- [SELECTED EXCERPT]

We were dropped off again in the middle of nowhere. The 4 of us gathered our gear and then stopped in shock as we saw where we had to walk. We literally had to walk down the mountain side which was SO steep and had no track. It was not pleasant as the dirt was very slippery and our gear weighed a lot. Every rustle in the bush made me think that there was an anaconda or puma nearby. But we persevered and got down to the most beautiful and serene area imaginable. We set up camp by the river and all jumped into the hot springs. Our guide made the nice groundskeeper walk 1 hour away to fetch us some red wine! It was so perfect! The sun went down, the stars in their billions came out, the sounds of the river intensified and we were sitting in the warmest hot springs ever. Definitely, one of those pinch-yourself moments.

Dinner was amazing as well. Our porters doubled as cooks and made the most amazing beef and rice dish from nothing! It was so good sitting in a tiny shed, at a small wooden table eating the most delicious food! We slept in tents that night and I felt really really good.

Day 2

We awoke very early and were confronted with the most disgusting toilet in history. Anyway, after dealing with that we jumped in the hot springs again and were treated againb to another beautiful meal. From nowhere, the cooks got us warm porridge, toast etc

We then set off on our trek - over rocks, through jungle and over rivers. We named our guide ¨Detour Dante¨ as he always took us on some wild alternative route and thought it was hilarious. The best part of the morning trek was crossing the river. This river eventually feeds into the Amazon and then to the Atlantic ocean. The river had lots of rapids and was quite furious. So Detour Dante took us to this cable that had a dodgy wooden cart attached to it. We sat in the cart and got pushed across the river. It was scary and so much fun!

We walked about 12 km that day in the seering heat. We gave each other nicknames. There was Luscious Lesley, Tantalizing Tash, Passionate Passe and I was named Turbo-Boost Tanya. They called me this because they accused me of coming out of the shadows to take the lead in all our walks. The best thing about our walk was that we didnt see another gringo at all. It was just locals and the scenery was amazing! Seeing snow capped Salkantay mountain was unbelievable.

Finally, we got to our destination which was a little shack near the train station to Macchu Picchu. We set up our stuff there and were soon joined by Haley´s group. It was so nice sitting down in the shade waiting for the train.

Our train to Aguas Calientes (the town at the base of Macchu Picchu) arrived and we travelled to our hostel there. That night we went out to dinner at Detour Dante´s father´s restaurant, drank cuba libres and had a dance at a reggae bar (of all places) and discoteque in downtown Aguas Calientes. Very fun! Not the best decision though seeing we had to wake up at 4-30am the next morning for Macchu Picchu.

- [Dataset rows]

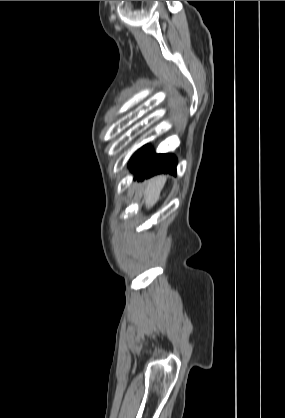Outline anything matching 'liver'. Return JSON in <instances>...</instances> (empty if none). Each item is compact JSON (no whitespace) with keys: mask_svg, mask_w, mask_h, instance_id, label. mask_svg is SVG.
Masks as SVG:
<instances>
[{"mask_svg":"<svg viewBox=\"0 0 285 418\" xmlns=\"http://www.w3.org/2000/svg\"><path fill=\"white\" fill-rule=\"evenodd\" d=\"M166 179V176L159 175L146 182V187L143 190L141 197H143V203L147 209L152 208L157 202L160 192L165 185Z\"/></svg>","mask_w":285,"mask_h":418,"instance_id":"liver-1","label":"liver"}]
</instances>
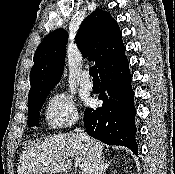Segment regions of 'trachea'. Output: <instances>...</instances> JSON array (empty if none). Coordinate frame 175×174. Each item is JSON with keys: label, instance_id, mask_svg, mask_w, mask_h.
Masks as SVG:
<instances>
[{"label": "trachea", "instance_id": "1", "mask_svg": "<svg viewBox=\"0 0 175 174\" xmlns=\"http://www.w3.org/2000/svg\"><path fill=\"white\" fill-rule=\"evenodd\" d=\"M89 74L93 77V80H99L98 72L95 66L90 68Z\"/></svg>", "mask_w": 175, "mask_h": 174}]
</instances>
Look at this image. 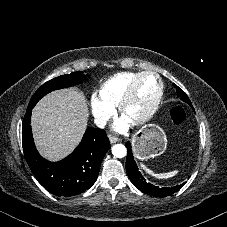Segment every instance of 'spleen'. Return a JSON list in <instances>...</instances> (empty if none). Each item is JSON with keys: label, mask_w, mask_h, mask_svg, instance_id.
Here are the masks:
<instances>
[{"label": "spleen", "mask_w": 227, "mask_h": 227, "mask_svg": "<svg viewBox=\"0 0 227 227\" xmlns=\"http://www.w3.org/2000/svg\"><path fill=\"white\" fill-rule=\"evenodd\" d=\"M139 167L141 169H143L146 173H148L149 175H152L158 179H167V178H170V177H173L175 176L178 171H171V172H167V173H159V174H156L154 173L153 171H151L150 169H148L144 164L142 163H139Z\"/></svg>", "instance_id": "obj_1"}]
</instances>
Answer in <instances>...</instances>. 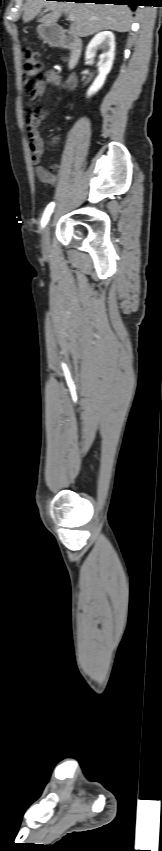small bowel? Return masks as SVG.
Here are the masks:
<instances>
[{
	"instance_id": "small-bowel-1",
	"label": "small bowel",
	"mask_w": 162,
	"mask_h": 851,
	"mask_svg": "<svg viewBox=\"0 0 162 851\" xmlns=\"http://www.w3.org/2000/svg\"><path fill=\"white\" fill-rule=\"evenodd\" d=\"M77 78V73L75 71H71L68 73L62 85L61 79L57 77V74L52 70L48 71L45 75L46 82H40L32 93L33 101L36 104H39L40 99L42 98L46 90V83H51L54 86H58L57 89L61 93L64 92L66 89L69 94H74L77 91ZM45 117L46 113L42 110H34L33 112L29 113L26 119V130L30 140V149L32 151L31 160L35 166L36 176L40 181L53 185L58 182L61 169L59 166L54 165L50 170H48L41 165V160L44 153V143L40 136L38 127L41 121L45 119ZM59 141V136H53L50 140V144L52 146H56Z\"/></svg>"
}]
</instances>
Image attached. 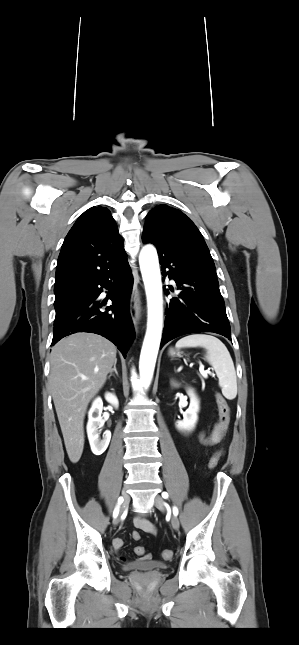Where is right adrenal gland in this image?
Here are the masks:
<instances>
[{"label": "right adrenal gland", "instance_id": "obj_1", "mask_svg": "<svg viewBox=\"0 0 299 645\" xmlns=\"http://www.w3.org/2000/svg\"><path fill=\"white\" fill-rule=\"evenodd\" d=\"M116 364H117V361H115L114 366H113V368H112V369H111V371H110V374H109V376H108V378H109V379H110V377L113 375V372H115V374L118 376V372H117V369H116Z\"/></svg>", "mask_w": 299, "mask_h": 645}]
</instances>
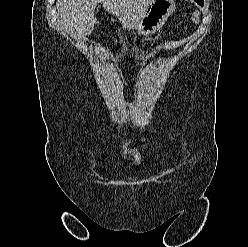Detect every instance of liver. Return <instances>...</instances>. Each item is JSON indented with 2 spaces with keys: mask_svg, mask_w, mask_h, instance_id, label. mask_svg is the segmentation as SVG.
<instances>
[{
  "mask_svg": "<svg viewBox=\"0 0 248 247\" xmlns=\"http://www.w3.org/2000/svg\"><path fill=\"white\" fill-rule=\"evenodd\" d=\"M152 0H57L60 22L71 35L90 34L97 23L96 6L102 2L104 9L118 17L123 28H134L141 19L145 6Z\"/></svg>",
  "mask_w": 248,
  "mask_h": 247,
  "instance_id": "6515ba94",
  "label": "liver"
}]
</instances>
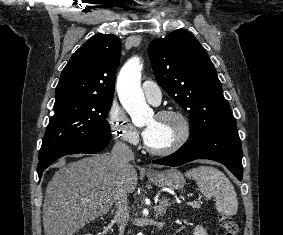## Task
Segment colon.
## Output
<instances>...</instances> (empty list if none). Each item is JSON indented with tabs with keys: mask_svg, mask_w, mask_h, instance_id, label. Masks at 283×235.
<instances>
[{
	"mask_svg": "<svg viewBox=\"0 0 283 235\" xmlns=\"http://www.w3.org/2000/svg\"><path fill=\"white\" fill-rule=\"evenodd\" d=\"M220 226L224 229V235H238L239 228L236 221L227 215H220L218 217Z\"/></svg>",
	"mask_w": 283,
	"mask_h": 235,
	"instance_id": "5ec220e1",
	"label": "colon"
}]
</instances>
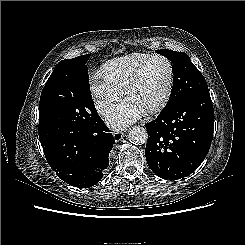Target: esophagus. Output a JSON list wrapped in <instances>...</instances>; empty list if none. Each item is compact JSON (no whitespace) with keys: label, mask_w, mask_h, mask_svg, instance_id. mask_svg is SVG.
Segmentation results:
<instances>
[{"label":"esophagus","mask_w":245,"mask_h":245,"mask_svg":"<svg viewBox=\"0 0 245 245\" xmlns=\"http://www.w3.org/2000/svg\"><path fill=\"white\" fill-rule=\"evenodd\" d=\"M113 137L116 142H119L124 137V133L120 131H116L113 133Z\"/></svg>","instance_id":"34e87169"}]
</instances>
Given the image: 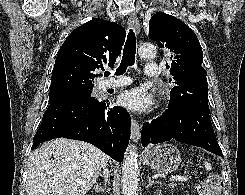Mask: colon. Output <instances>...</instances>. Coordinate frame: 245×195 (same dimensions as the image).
Returning <instances> with one entry per match:
<instances>
[{
	"instance_id": "5ec220e1",
	"label": "colon",
	"mask_w": 245,
	"mask_h": 195,
	"mask_svg": "<svg viewBox=\"0 0 245 195\" xmlns=\"http://www.w3.org/2000/svg\"><path fill=\"white\" fill-rule=\"evenodd\" d=\"M221 181L213 175H206L198 187L199 195H220Z\"/></svg>"
}]
</instances>
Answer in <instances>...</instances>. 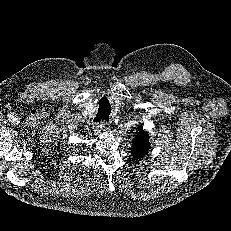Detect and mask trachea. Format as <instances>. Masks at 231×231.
Segmentation results:
<instances>
[{"label": "trachea", "instance_id": "obj_1", "mask_svg": "<svg viewBox=\"0 0 231 231\" xmlns=\"http://www.w3.org/2000/svg\"><path fill=\"white\" fill-rule=\"evenodd\" d=\"M110 112H111V106L108 100L106 98L101 99L99 101L98 113L94 118V122H99L103 120L108 121Z\"/></svg>", "mask_w": 231, "mask_h": 231}]
</instances>
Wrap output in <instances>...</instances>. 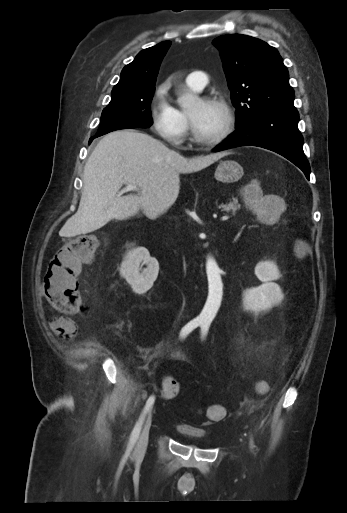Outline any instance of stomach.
Listing matches in <instances>:
<instances>
[{
    "mask_svg": "<svg viewBox=\"0 0 347 513\" xmlns=\"http://www.w3.org/2000/svg\"><path fill=\"white\" fill-rule=\"evenodd\" d=\"M244 175L243 167L234 160L221 161L215 171L214 177L223 183H234Z\"/></svg>",
    "mask_w": 347,
    "mask_h": 513,
    "instance_id": "1",
    "label": "stomach"
}]
</instances>
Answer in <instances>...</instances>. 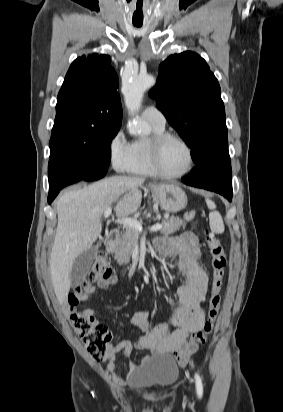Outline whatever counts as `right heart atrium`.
<instances>
[{
    "instance_id": "d8ad5b80",
    "label": "right heart atrium",
    "mask_w": 283,
    "mask_h": 412,
    "mask_svg": "<svg viewBox=\"0 0 283 412\" xmlns=\"http://www.w3.org/2000/svg\"><path fill=\"white\" fill-rule=\"evenodd\" d=\"M108 150L111 164L115 170L124 171L129 159V143L123 130L114 133L109 141Z\"/></svg>"
}]
</instances>
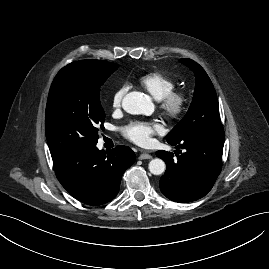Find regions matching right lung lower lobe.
I'll return each mask as SVG.
<instances>
[{"mask_svg":"<svg viewBox=\"0 0 269 269\" xmlns=\"http://www.w3.org/2000/svg\"><path fill=\"white\" fill-rule=\"evenodd\" d=\"M135 159L127 146L106 153L93 145L53 159V164L59 182L74 198L97 206L116 197L122 175Z\"/></svg>","mask_w":269,"mask_h":269,"instance_id":"right-lung-lower-lobe-1","label":"right lung lower lobe"}]
</instances>
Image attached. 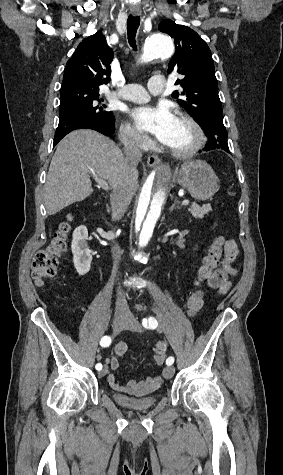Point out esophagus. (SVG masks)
<instances>
[{
  "label": "esophagus",
  "instance_id": "obj_1",
  "mask_svg": "<svg viewBox=\"0 0 283 475\" xmlns=\"http://www.w3.org/2000/svg\"><path fill=\"white\" fill-rule=\"evenodd\" d=\"M131 13L134 16H138V15H141L142 11L141 10H133V11H131ZM160 164H161V160L157 155H155V154L149 155L148 160H147V165L148 166L157 167Z\"/></svg>",
  "mask_w": 283,
  "mask_h": 475
}]
</instances>
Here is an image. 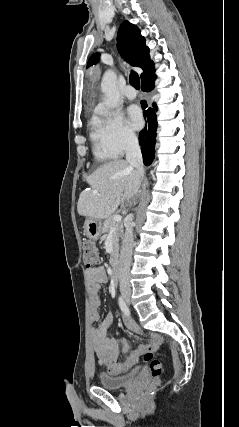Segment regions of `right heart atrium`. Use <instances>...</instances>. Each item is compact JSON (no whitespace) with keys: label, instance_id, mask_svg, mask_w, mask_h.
Segmentation results:
<instances>
[{"label":"right heart atrium","instance_id":"1","mask_svg":"<svg viewBox=\"0 0 239 427\" xmlns=\"http://www.w3.org/2000/svg\"><path fill=\"white\" fill-rule=\"evenodd\" d=\"M99 113L100 128L108 146L116 156H122L136 146L135 133L119 113L104 108L100 109Z\"/></svg>","mask_w":239,"mask_h":427}]
</instances>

- [JOBS]
**a)** Answer these questions about the trek account:
(i) What nickname did the group give their guide?
(ii) About how far did the group walk on Day 2?
(iii) Where did the group eat dinner that night in Aguas Calientes?
**b)** Carry the trek account on from the point where it stops.
These records were drawn from a separate source.

- [RESPONSES FOR EACH TASK]
**a)**
(i) Detour Dante
(ii) About 12 km
(iii) At Detour Dante's father's restaurant

**b)**
Day 3

The morning was a bit of a confusion. No one could remember where Detour Dante wanted us to meet in the morning and we were afraid that he might not even wake up since he had a pretty big night the night before. But we found him just in time and we headed for Macchu Picchu by bus so we could catch the sunrise. It was really magical seeing these ruins. Its amazing that an entire city was built so high on this mountain. The sunrise was beautiful and we were taken though all the ruins - we saw a typical Incan house, the priest´s house, a school, a temple etc. We walked around for ages and the 4 of us took about 500 pictures between us. Then Turbo-Boost Tanya decided that I would split from the lazy gringos and go with Haley´s hard.core trekkers up to Waynapicchu to see the Macchu Picchu site from a higher angle. The mountain was so steep and very difficult to climb -partiuclarly with the altitude problem. But it was completely worth it. Excellent view and excellent feeling of accomplishment. Haley, Kate and I then decided that we would walk back to town instead of taking the bus. So this ended up as another 2 hour walk through jungle and dusty roads back to the hostel. A great day!

After another difficult journey, we arrived back in Cusco and we are recouperating after all that exercise. On tuesday we are going to Lake Titicaca and then to the canyons in Arequipa.

Posted by Tanya at 07:30 PM

May 09, 2005

´Traveller´ types

Travelling is as much about meeting people as it is about seeing places and learning about new countries and cultures. The backpacking circuit is especially interesting as people are eager to be friendly, make contacts, relax and have fun. But who are these people? Is there a link (apart from the Lonely Planet ´South America on a shoe string´2005 edition) that holds us together as a band of brothers? Well, no. But from what I have seen - there are certainly distinct categories of travellers who you find in every hostel dormitory, cheap diner and overnight bus.

Click below for to read on.....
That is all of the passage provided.